## ABOUT THIS EXERCISE
Extract the opening line of the entries and every line after it, stopping at and including the line that contains "right front paw: (180, 914)". Do not include pictures.

─── EXTRACTED RECORDS ───

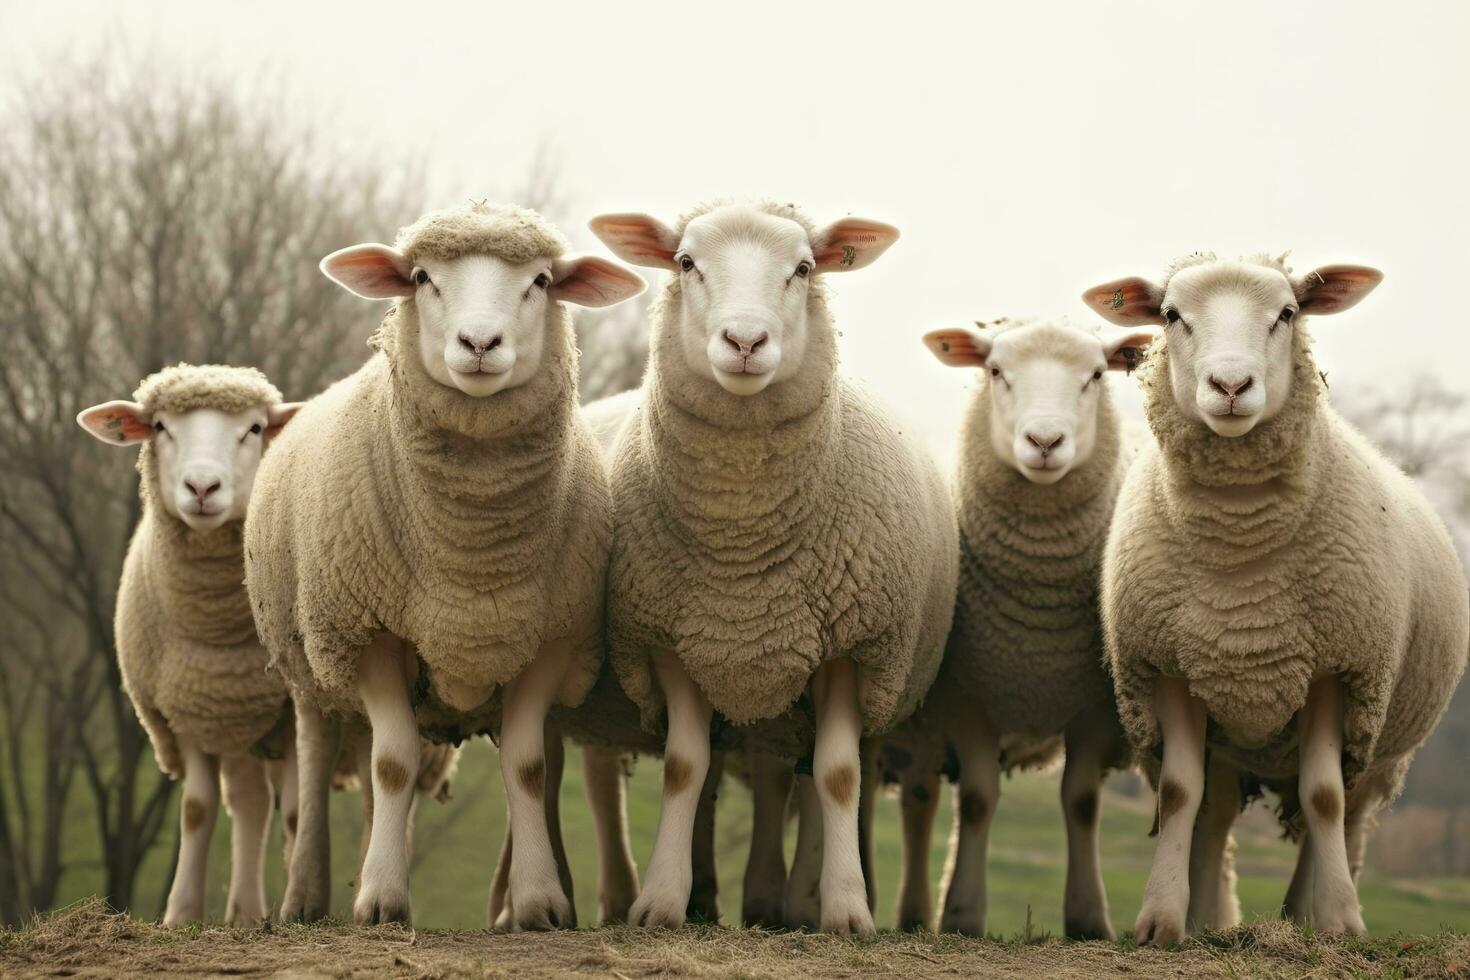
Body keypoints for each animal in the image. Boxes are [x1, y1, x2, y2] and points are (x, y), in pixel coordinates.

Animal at [78, 364, 304, 922]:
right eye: (160, 427)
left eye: (254, 428)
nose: (202, 486)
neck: (221, 637)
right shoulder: (187, 707)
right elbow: (198, 811)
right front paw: (180, 914)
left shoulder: (293, 711)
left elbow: (295, 811)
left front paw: (297, 905)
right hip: (237, 726)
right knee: (248, 801)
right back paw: (244, 913)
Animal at [244, 201, 646, 928]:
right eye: (422, 277)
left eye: (541, 281)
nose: (480, 343)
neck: (472, 546)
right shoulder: (371, 630)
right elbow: (395, 764)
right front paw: (381, 900)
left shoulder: (547, 637)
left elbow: (526, 767)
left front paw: (539, 903)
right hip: (311, 656)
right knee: (318, 762)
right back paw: (306, 895)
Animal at [590, 201, 958, 934]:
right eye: (685, 262)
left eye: (804, 269)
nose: (745, 340)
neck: (742, 550)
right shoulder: (676, 641)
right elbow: (684, 768)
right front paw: (661, 901)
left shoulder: (851, 645)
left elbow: (838, 776)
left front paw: (845, 910)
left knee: (816, 776)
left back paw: (801, 900)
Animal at [882, 318, 1158, 940]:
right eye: (995, 371)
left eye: (1096, 374)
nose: (1045, 442)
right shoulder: (968, 697)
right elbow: (977, 800)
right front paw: (962, 914)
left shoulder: (1094, 706)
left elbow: (1081, 802)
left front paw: (1088, 917)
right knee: (919, 800)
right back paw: (914, 914)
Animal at [1081, 252, 1470, 940]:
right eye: (1171, 315)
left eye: (1287, 313)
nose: (1231, 385)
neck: (1241, 556)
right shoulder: (1169, 667)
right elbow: (1180, 794)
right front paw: (1160, 920)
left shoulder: (1337, 669)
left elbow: (1322, 797)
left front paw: (1340, 921)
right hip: (1231, 726)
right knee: (1214, 810)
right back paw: (1210, 920)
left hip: (1377, 743)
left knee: (1346, 813)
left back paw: (1308, 916)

───

## SOLUTION TO THE PROBLEM
Body keypoints for each animal in the image. Boxes are [x1, y1, x2, y2] and points are (x, y), in pixel coordinates.

Animal at [78, 364, 304, 922]:
right eye: (160, 427)
left eye: (254, 428)
nose: (202, 486)
neck: (221, 637)
right shoulder: (187, 707)
right elbow: (198, 811)
right front paw: (180, 914)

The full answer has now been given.